En tout état de cause,

- condamner la société [9] au versement d'une somme de 15.000 € au profit de Mme [D] [J] au titre de l'article 700 du code de procédure civile, ainsi qu'aux entiers dépens.

- condamner la fondation [W] [I] au versement d'une somme de 15.000 € au profit de Mme [D] [J] au titre de l'article 700 du code de procédure civile, ainsi qu'aux entiers dépens.

Aux termes de ses dernières conclusions, notifiées le 26 mai 2023, la fondation [W] [I] demande à la cour de:

- confirmer le jugement du tribunal judiciaire de Bourg en Bresse du 12 mai 2022 en toutes ses dispositions.

En conséquence,

- débouter Mme [J] de l'intégralité de ses demandes,

-débouter la société [9] des demandes formées à l'encontre de la fondation [W] [I].

En outre,

- condamner Mme [J] au paiement de la somme de 6.000 euros au titre de

l'article 700 du code de procédure civile pour la procédure d'appel

- condamner Mme [J] aux entiers dépens de l'instance qui seront recouvrés par Maître Laurent avocat à la cour d'appel de Lyon en application de l'article 699 du code de procédure civile.

Aux termes de ses dernières conclusions, notifiées le 23 novembre 2022, la société [9] demande à la cour de:

- confirmer le jugement prononcé le 12 mai 2022 par le tribunal judiciaire de Bourg-en-Bresse.

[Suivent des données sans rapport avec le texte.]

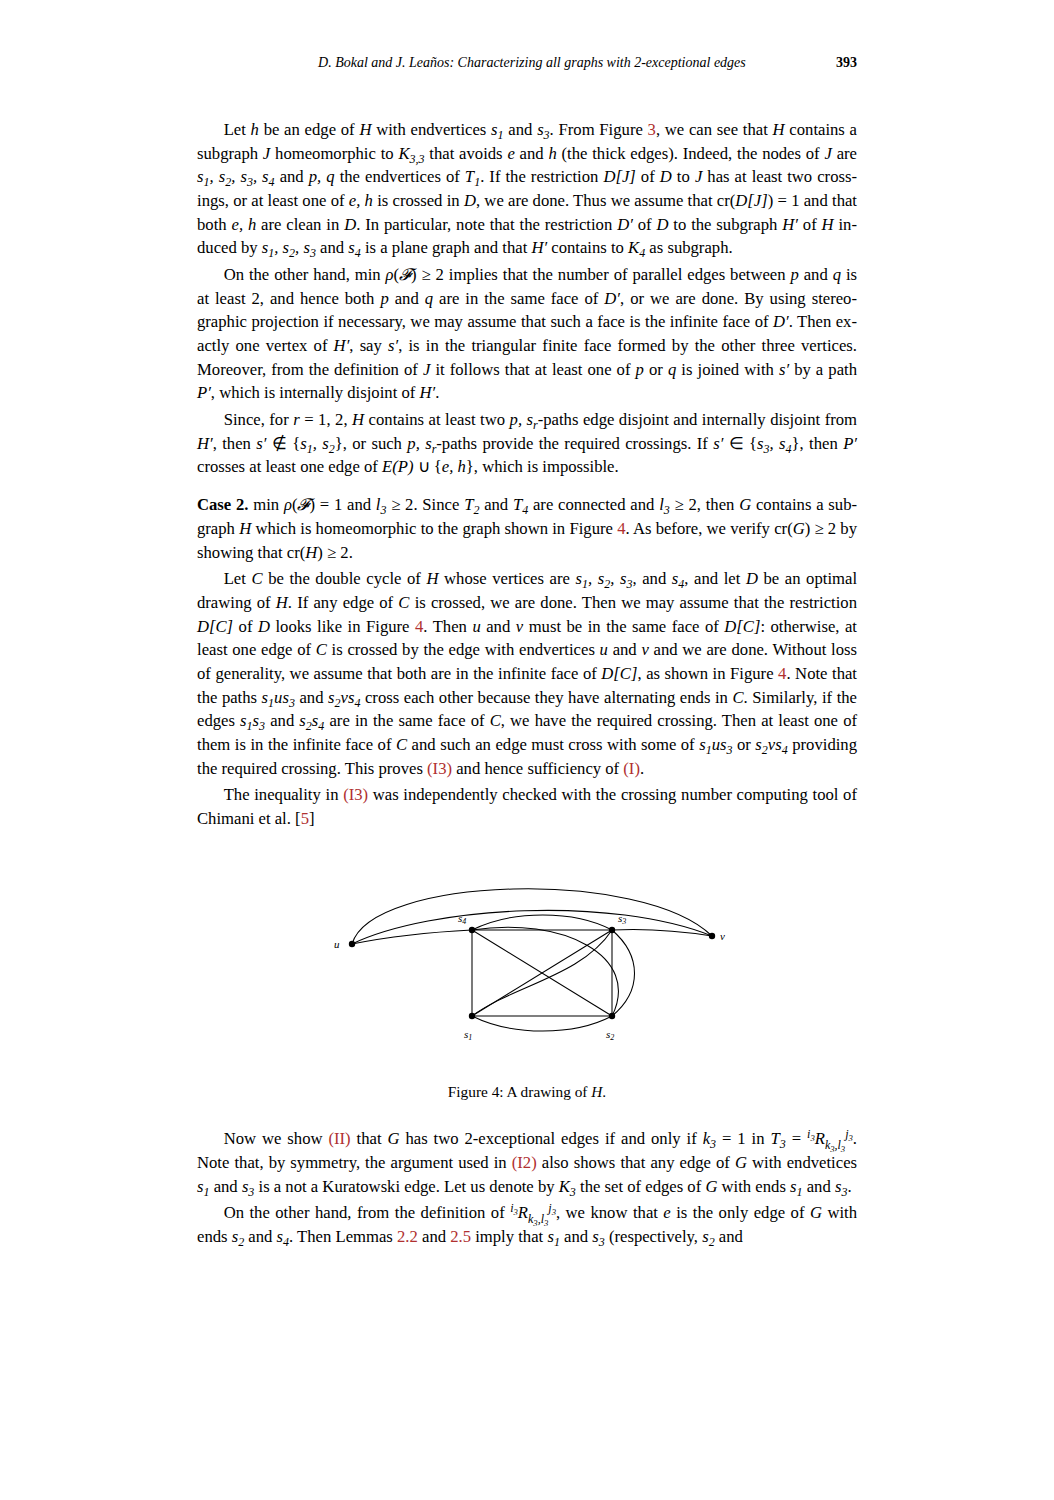D. Bokal and J. Leaños: Characterizing all graphs with 2-exceptional edges
393
Let h be an edge of H with endvertices s1 and s3. From Figure 3, we can see that H contains a subgraph J homeomorphic to K3,3 that avoids e and h (the thick edges). Indeed, the nodes of J are s1, s2, s3, s4 and p, q the endvertices of T1. If the restriction D[J] of D to J has at least two crossings, or at least one of e, h is crossed in D, we are done. Thus we assume that cr(D[J]) = 1 and that both e, h are clean in D. In particular, note that the restriction D′ of D to the subgraph H′ of H induced by s1, s2, s3 and s4 is a plane graph and that H′ contains to K4 as subgraph.
On the other hand, min ρ(𝓕) ≥ 2 implies that the number of parallel edges between p and q is at least 2, and hence both p and q are in the same face of D′, or we are done. By using stereographic projection if necessary, we may assume that such a face is the infinite face of D′. Then exactly one vertex of H′, say s′, is in the triangular finite face formed by the other three vertices. Moreover, from the definition of J it follows that at least one of p or q is joined with s′ by a path P′, which is internally disjoint of H′.
Since, for r = 1, 2, H contains at least two p, sr-paths edge disjoint and internally disjoint from H′, then s′ ∉ {s1, s2}, or such p, sr-paths provide the required crossings. If s′ ∈ {s3, s4}, then P′ crosses at least one edge of E(P) ∪ {e, h}, which is impossible.
Case 2. min ρ(𝓕) = 1 and l3 ≥ 2. Since T2 and T4 are connected and l3 ≥ 2, then G contains a subgraph H which is homeomorphic to the graph shown in Figure 4. As before, we verify cr(G) ≥ 2 by showing that cr(H) ≥ 2.
Let C be the double cycle of H whose vertices are s1, s2, s3, and s4, and let D be an optimal drawing of H. If any edge of C is crossed, we are done. Then we may assume that the restriction D[C] of D looks like in Figure 4. Then u and v must be in the same face of D[C]: otherwise, at least one edge of C is crossed by the edge with endvertices u and v and we are done. Without loss of generality, we assume that both are in the infinite face of D[C], as shown in Figure 4. Note that the paths s1us3 and s2vs4 cross each other because they have alternating ends in C. Similarly, if the edges s1s3 and s2s4 are in the same face of C, we have the required crossing. Then at least one of them is in the infinite face of C and such an edge must cross with some of s1us3 or s2vs4 providing the required crossing. This proves (I3) and hence sufficiency of (I).
The inequality in (I3) was independently checked with the crossing number computing tool of Chimani et al. [5]
u v s4 s3 s1 s2
Figure 4: A drawing of H.
Now we show (II) that G has two 2-exceptional edges if and only if k3 = 1 in T3 = i3Rk3,l3j3. Note that, by symmetry, the argument used in (I2) also shows that any edge of G with endvetices s1 and s3 is a not a Kuratowski edge. Let us denote by K3 the set of edges of G with ends s1 and s3.
On the other hand, from the definition of i3Rk3,l3j3, we know that e is the only edge of G with ends s2 and s4. Then Lemmas 2.2 and 2.5 imply that s1 and s3 (respectively, s2 and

- débouter en conséquence Mme [D] [J] de ses demandes :

- de nullité du contrat d'assurance vie Selectivaleurs n° 2450028274 souscrit auprès de la société [9] pour cause illicite et contraire à l'ordre public,

- de condamnation de la société [9] à rembourser la somme de 267.765,67 euros à la succession de [S] [L], outre intérêts de droit à compter de la présente assignation,

- d'ordonner la capitalisation des intérêts sur le fondement de l'article 1343-2 du code de procédure civile,

- de condamnation de la société [9] au versement d'une somme de 15.000 euros au titre de l'article 700 du code de procédure civile ainsi qu'aux entiers dépens.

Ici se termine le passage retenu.